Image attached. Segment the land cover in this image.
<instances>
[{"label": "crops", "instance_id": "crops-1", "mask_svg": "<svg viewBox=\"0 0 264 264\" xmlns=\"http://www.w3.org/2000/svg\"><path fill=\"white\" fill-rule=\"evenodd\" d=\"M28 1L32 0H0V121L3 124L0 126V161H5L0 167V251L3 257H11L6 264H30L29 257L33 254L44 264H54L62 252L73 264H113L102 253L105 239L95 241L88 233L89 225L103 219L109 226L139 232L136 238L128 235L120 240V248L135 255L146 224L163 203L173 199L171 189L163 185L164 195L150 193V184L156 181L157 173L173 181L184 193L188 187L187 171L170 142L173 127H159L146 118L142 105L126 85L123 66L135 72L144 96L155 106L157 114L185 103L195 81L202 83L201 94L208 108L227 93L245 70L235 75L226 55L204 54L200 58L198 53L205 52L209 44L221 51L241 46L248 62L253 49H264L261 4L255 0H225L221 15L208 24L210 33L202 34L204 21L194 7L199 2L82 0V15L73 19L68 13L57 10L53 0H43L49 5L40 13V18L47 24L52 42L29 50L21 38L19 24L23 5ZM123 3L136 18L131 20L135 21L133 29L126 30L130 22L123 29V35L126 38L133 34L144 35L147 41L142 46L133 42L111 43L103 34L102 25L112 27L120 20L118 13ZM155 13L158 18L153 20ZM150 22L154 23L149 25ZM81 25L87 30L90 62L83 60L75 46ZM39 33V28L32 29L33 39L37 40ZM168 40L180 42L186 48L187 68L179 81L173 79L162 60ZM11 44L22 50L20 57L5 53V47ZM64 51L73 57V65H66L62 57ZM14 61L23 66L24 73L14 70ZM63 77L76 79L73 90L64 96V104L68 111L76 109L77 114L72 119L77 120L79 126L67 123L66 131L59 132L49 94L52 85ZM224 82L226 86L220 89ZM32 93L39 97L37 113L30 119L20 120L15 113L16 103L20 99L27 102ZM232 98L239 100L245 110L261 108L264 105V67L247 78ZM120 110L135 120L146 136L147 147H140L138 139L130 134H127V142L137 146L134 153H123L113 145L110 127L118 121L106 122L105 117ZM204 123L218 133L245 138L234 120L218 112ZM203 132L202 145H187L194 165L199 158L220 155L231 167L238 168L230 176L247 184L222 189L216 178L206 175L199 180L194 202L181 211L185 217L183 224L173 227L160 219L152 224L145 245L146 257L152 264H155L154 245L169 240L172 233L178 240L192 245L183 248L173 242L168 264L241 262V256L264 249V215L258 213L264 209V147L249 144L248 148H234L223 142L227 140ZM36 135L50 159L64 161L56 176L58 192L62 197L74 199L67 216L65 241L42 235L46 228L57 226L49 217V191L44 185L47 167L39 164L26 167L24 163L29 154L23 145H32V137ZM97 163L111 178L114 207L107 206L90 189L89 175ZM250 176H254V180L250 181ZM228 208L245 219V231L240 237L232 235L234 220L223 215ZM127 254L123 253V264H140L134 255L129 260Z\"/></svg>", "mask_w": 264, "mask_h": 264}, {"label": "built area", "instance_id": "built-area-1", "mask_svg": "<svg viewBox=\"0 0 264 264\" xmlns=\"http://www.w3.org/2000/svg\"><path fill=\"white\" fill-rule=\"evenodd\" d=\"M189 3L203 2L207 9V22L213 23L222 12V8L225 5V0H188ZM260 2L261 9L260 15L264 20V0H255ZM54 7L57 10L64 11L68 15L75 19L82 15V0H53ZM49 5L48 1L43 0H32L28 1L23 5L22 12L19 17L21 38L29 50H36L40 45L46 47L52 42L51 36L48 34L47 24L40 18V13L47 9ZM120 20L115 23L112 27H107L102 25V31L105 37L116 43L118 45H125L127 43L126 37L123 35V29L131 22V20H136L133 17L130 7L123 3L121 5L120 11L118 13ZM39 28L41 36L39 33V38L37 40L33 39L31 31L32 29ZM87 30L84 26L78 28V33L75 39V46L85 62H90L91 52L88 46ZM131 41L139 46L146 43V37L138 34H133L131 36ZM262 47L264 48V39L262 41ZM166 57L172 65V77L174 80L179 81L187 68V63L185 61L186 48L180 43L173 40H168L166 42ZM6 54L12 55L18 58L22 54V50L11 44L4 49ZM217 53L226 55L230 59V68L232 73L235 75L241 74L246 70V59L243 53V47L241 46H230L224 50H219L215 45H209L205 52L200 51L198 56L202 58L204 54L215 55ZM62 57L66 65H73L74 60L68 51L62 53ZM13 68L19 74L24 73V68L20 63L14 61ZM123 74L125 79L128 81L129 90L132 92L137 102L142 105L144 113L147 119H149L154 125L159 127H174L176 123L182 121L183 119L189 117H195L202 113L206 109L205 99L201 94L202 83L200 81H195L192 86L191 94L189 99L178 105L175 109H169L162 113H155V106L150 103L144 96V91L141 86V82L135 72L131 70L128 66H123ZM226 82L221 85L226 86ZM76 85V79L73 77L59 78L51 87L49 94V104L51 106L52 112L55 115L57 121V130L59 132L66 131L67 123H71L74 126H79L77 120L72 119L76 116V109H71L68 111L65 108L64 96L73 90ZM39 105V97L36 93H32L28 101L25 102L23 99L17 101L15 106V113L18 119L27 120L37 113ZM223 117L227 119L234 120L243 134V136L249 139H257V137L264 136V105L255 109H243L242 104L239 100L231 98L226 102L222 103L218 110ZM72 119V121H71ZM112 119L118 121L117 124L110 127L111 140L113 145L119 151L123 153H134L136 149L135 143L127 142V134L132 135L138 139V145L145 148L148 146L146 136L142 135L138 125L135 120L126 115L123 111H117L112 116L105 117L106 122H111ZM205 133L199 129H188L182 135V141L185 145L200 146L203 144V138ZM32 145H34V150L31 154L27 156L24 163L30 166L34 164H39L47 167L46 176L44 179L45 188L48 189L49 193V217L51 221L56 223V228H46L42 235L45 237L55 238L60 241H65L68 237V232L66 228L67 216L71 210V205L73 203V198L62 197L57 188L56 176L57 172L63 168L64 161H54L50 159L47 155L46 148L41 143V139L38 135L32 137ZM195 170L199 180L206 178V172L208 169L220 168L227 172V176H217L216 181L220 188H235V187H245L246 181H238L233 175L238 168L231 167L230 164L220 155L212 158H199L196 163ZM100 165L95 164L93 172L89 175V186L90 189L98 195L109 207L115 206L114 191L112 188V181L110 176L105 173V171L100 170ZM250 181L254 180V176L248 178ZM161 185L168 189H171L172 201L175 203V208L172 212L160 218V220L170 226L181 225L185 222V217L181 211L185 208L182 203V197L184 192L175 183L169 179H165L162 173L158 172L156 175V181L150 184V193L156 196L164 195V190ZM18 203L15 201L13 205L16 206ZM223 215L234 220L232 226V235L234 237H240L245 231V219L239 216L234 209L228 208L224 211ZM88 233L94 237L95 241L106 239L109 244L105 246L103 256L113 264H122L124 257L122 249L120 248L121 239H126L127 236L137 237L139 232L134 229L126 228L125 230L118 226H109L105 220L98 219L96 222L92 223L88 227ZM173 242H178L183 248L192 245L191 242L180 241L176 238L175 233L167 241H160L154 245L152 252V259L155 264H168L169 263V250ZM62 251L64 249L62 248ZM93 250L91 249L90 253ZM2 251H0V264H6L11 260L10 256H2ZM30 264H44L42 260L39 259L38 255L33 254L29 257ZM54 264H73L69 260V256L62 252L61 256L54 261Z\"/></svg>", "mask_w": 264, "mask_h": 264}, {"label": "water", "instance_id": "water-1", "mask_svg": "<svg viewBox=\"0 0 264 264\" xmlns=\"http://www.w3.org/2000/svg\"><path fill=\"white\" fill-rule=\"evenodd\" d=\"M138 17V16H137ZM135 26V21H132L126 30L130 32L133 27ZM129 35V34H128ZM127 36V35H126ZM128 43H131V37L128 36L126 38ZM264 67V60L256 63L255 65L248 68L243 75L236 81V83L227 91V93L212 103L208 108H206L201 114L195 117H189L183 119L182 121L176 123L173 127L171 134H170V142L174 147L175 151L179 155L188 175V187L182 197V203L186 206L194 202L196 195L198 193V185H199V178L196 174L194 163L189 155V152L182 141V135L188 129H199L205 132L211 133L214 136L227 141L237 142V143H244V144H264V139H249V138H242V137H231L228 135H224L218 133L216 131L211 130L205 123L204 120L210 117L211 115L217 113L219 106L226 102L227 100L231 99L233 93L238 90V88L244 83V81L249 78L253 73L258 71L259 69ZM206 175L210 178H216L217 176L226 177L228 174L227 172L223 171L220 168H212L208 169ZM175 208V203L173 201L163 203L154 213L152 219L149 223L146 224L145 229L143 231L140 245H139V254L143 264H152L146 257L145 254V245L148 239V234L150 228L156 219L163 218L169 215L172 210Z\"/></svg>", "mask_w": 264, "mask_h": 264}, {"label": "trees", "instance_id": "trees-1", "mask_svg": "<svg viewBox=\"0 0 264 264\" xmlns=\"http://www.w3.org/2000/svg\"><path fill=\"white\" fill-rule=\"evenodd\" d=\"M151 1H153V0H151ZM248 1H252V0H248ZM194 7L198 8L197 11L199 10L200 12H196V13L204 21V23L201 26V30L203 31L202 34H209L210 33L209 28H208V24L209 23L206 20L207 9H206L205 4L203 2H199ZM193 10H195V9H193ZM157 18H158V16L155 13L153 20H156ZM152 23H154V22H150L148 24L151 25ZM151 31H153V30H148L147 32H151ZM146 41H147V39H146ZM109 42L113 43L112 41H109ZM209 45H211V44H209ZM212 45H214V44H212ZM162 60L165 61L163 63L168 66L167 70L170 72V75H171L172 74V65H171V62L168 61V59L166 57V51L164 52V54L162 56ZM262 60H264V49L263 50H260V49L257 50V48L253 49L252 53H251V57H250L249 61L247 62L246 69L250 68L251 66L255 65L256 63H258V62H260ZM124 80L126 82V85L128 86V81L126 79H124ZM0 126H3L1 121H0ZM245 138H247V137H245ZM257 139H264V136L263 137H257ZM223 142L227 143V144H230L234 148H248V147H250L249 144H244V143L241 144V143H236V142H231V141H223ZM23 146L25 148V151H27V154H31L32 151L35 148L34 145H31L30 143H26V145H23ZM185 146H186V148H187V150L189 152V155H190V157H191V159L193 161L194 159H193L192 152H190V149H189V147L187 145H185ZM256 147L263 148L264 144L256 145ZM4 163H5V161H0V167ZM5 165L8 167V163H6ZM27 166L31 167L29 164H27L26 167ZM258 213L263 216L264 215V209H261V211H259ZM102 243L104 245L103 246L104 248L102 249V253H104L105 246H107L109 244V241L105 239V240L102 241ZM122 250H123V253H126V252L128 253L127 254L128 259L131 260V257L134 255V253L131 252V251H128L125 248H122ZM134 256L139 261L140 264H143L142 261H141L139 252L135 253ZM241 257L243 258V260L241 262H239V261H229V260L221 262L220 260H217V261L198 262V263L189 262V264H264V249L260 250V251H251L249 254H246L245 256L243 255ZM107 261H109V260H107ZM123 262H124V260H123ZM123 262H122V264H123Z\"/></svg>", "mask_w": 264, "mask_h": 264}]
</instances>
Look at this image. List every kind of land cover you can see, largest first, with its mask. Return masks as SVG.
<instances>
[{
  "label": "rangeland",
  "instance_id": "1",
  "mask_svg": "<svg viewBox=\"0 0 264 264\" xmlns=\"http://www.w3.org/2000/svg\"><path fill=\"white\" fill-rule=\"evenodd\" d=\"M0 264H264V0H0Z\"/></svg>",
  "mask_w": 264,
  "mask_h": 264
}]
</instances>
--
SET TASK:
Gather each line of the entries above that contains the string "image" and copy it unchanged.

CORRECT RESPONSE:
Image attached. Segment the land cover in this image.
Look at this image. List every kind of land cover you can see, largest first, with its mask. Return masks as SVG.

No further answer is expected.